Puis il y a eu la découverte de l’autrice Léonora Miano. « Un jour, dans Télérama, je lis « je déplore la tendance du féminisme à vouloir tout coloniser ». Ce titre m’interpelle. Comment le féminisme constituerait une autre forme d’impérialisme ? » Anne-Claude Fustier s’est immédiatement plongée dans les écrits de Léonora Miano pour ensuite proposer à Glody Mbaka Kasa de l’incarner. Cette jeune femme n’est pas comédienne professionnelle mais étudiante en éco-gestion. « Quand Anne-Claude m’a parlé de ce texte, relate-t-elle, mon premier sentiment a été d’avoir peur. J’ai eu peur des porter ces paroles. Je me suis tout d’abord regardée en tant que jeune fille noire.
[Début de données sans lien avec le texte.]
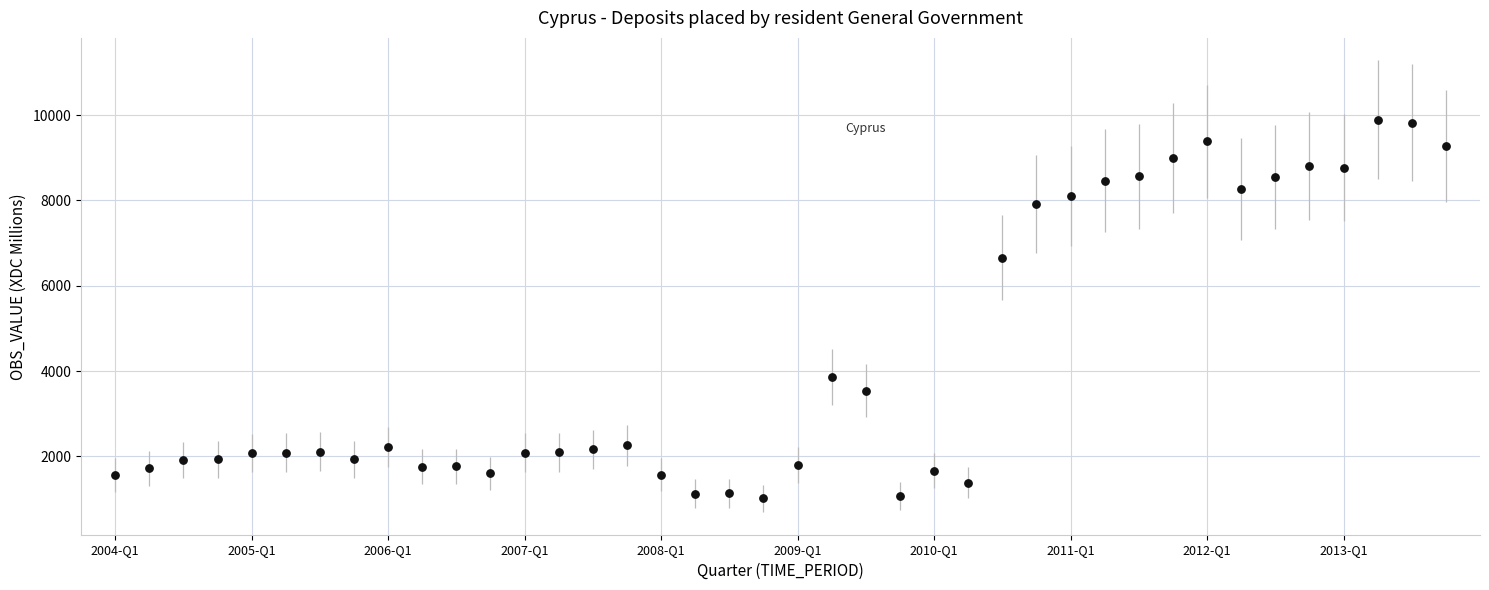

What is the range of Y values (max minus min)?

8875.2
Et je savais qu’il n’y aurait pas forcément de noirs dans le public. Puis j’ai lu ce texte. Il m’a parlé personnellement. C’est mon histoire. Celle de mes ancêtres. Petit à petit, j’ai commencé à me sentir légitime et j’ai eu envie de le dire. Je suis un être humain qui parle. Pas uniquement une noire. J’ai travaillé sur ce jugement sur moi-même. Je me perçois de plus en plus dans mon identité personnelle. Je suis congolaise. Je suis arrivée en France en 2016 pour rejoindre ma mère qui était réfugiée politique. Je me retrouve dans ce texte. Je suis fière de le porter aujourd’hui. Pour autant, mon âme n’a pas de couleur. »
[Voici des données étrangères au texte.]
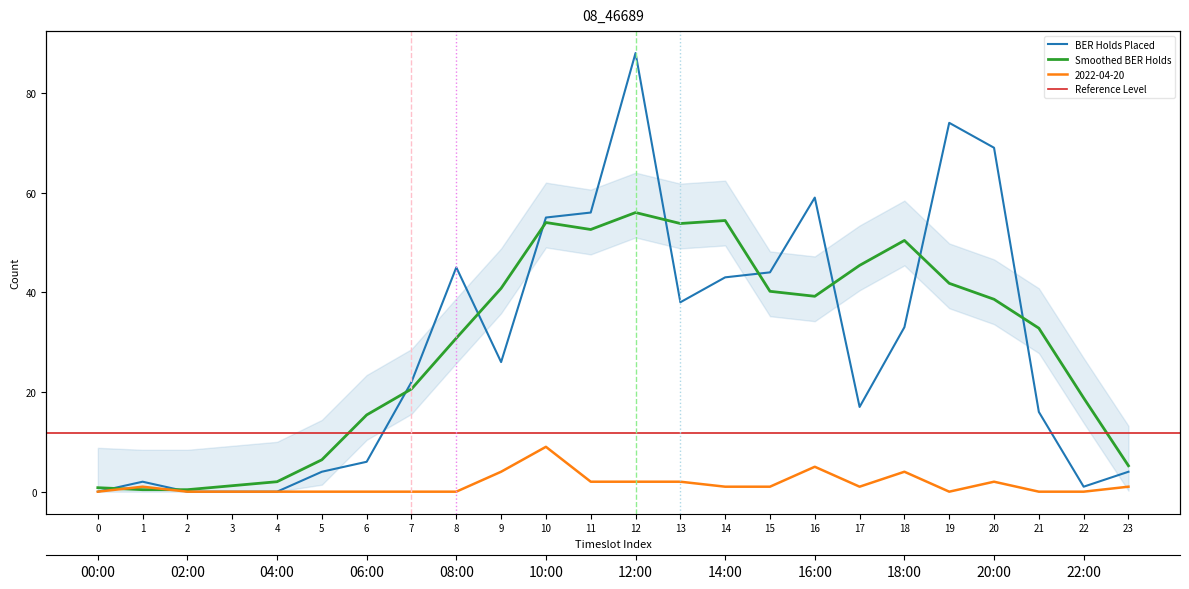

What is the total value across all series at 1?

3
Anne-Claude Fustier et Glody Mbaka Kasa ont commencé à travailler sur ce projet à deux. Puis elles ont proposé à deux autres jeunes femmes de les accompagner. Valentine Loquet, 25 ans, est comédienne professionnelle. Elle appréhendait d’être potentiellement confrontée à certaines réactions parmi le public. De plus, elle craignait de ne pas être légitime pour livrer cette parole. « On en a beaucoup discuté. Au final, je me suis laissée porter par ce texte si puissant. Personne ne dit jamais ça avec franchise, classe et panache. »
Clémence Balzar, 21 ans, est étudiante en psychologie. Cette dernière a notamment été passionnée par ses cours de psychologie de la migration. « J’ai accroché tout de suite au projet, intime-t-elle. C’était une évidence. L’aventure a commencé sans qu’il y ait eu besoin de se le dire. Le texte est limpide, clair et accessible. J’éprouve une nécessité à dire ce texte. À la fac, je passe souvent devant des affiches de groupes ultra-racistes comme Action Française. On est entouré de fascisme et de racisme. Faire entendre ce texte est important. »
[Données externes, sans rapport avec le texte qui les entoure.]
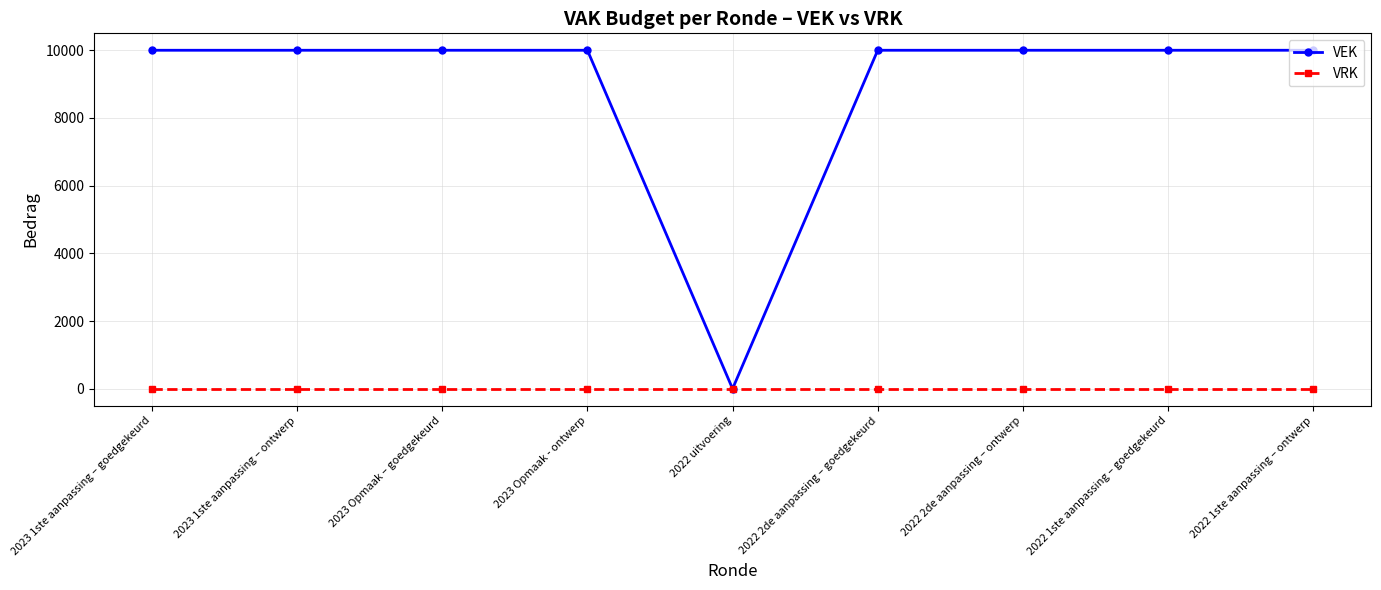

Reading right to left, list all the values displayed in this chart.

VEK: 10000	10000	10000	10000	0	10000	10000	10000	10000
VRK: 0	0	0	0	0	0	0	0	0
« Ce qu’il faut dire » sera joué de nouveau :
• samedi 2 septembre à 18 heures à La grange aux concerts, 29 rue principale, Beaucourt sur l’Hallue ;
• samedi 16 septembre à 19 heures au Café La Belbancale, Chemin du Halage, 6 rue René Gambier, Camon ;
• dimanche 17 Septembre à 11h30 et à 15 heures au Verger du Jardin du Carmel, Abbeville (entrée Parc d’Émonville) dans le cadre des Journées du Patrimoine ;
• mercredi 27 Septembre à 18 heures, à l’espace Saint-André, 58 rue du Moulin-Quignon, Abbeville.